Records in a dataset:
————————

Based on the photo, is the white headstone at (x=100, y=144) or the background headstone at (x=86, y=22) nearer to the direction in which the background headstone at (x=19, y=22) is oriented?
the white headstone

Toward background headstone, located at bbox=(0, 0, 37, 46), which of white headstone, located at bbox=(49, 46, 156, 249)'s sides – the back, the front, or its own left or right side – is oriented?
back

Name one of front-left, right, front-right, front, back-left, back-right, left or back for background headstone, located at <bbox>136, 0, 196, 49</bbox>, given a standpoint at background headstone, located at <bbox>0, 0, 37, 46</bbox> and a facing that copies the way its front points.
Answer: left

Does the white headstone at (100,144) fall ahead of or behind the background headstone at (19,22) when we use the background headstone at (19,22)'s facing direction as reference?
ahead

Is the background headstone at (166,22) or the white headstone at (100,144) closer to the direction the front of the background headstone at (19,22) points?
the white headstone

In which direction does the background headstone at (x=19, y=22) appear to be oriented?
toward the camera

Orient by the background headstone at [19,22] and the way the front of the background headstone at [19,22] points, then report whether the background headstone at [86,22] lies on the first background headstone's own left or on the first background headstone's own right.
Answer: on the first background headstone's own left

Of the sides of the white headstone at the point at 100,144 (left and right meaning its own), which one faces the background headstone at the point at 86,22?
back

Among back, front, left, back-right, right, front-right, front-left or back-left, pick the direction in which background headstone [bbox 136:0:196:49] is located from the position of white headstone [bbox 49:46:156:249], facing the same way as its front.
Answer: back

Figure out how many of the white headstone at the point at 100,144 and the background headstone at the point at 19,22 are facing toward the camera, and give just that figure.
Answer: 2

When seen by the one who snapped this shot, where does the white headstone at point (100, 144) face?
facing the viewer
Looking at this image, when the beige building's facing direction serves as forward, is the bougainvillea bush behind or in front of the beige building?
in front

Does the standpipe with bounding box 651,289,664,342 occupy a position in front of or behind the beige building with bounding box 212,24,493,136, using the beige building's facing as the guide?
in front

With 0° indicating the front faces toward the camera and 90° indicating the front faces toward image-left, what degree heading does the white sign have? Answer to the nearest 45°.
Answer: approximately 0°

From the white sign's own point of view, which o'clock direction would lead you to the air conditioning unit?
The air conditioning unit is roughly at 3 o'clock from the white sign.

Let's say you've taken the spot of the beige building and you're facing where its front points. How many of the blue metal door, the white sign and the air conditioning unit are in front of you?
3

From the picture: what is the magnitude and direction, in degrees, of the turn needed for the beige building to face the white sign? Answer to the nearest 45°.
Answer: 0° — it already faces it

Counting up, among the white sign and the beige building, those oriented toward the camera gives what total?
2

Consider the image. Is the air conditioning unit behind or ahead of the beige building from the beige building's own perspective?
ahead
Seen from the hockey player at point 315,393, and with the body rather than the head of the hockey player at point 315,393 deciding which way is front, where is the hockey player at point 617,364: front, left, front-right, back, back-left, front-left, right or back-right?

————————

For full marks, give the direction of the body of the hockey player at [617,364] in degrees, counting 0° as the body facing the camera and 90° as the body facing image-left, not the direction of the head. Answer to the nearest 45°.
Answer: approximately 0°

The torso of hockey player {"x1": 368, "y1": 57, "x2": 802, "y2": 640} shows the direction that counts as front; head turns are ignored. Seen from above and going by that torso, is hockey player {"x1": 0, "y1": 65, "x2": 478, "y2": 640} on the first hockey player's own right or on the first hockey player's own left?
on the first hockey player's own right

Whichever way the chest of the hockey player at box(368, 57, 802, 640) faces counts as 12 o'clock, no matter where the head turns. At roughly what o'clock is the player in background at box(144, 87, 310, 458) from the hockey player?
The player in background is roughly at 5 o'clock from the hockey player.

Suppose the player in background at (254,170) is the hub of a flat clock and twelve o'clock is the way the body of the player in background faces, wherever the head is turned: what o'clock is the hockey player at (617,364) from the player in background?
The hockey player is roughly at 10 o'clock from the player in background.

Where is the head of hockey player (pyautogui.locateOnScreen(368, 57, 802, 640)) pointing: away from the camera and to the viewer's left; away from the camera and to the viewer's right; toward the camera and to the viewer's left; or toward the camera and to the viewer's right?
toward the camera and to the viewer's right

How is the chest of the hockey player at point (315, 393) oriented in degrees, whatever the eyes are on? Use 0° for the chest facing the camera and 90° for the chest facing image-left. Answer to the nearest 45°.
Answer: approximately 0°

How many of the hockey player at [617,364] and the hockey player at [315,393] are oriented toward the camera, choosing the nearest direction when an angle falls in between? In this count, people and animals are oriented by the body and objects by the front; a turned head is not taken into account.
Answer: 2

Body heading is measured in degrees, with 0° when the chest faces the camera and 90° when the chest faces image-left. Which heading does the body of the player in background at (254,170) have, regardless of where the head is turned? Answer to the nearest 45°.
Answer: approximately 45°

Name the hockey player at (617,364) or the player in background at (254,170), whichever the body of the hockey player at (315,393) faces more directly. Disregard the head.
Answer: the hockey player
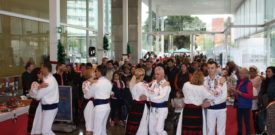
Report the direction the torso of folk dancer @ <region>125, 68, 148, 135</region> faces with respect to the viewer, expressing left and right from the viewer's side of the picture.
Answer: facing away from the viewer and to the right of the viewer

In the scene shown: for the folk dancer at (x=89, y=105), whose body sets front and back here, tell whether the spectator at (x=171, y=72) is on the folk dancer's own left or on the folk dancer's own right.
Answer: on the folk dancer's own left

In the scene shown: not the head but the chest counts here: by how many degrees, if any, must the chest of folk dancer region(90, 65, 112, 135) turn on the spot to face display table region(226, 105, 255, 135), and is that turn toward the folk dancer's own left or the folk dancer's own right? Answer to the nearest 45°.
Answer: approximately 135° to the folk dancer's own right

————————

◆ **WHAT IS REQUIRED**
Which lines of the data above contain the word "this"? Return each of those lines in full.

◆ **EXERCISE RESULT**
When seen by the one who snapped this shot, where does the white headstone at point (100, 144) face?
Looking at this image, when the beige building's facing direction serves as forward, is the bougainvillea bush behind or in front of the beige building?
How many of the hockey player at [617,364] and the hockey player at [315,393] are oriented toward the camera, choosing the nearest direction when an angle falls in between? In this count, people and animals are oriented by the body and objects by the front; a turned head is not taken into account.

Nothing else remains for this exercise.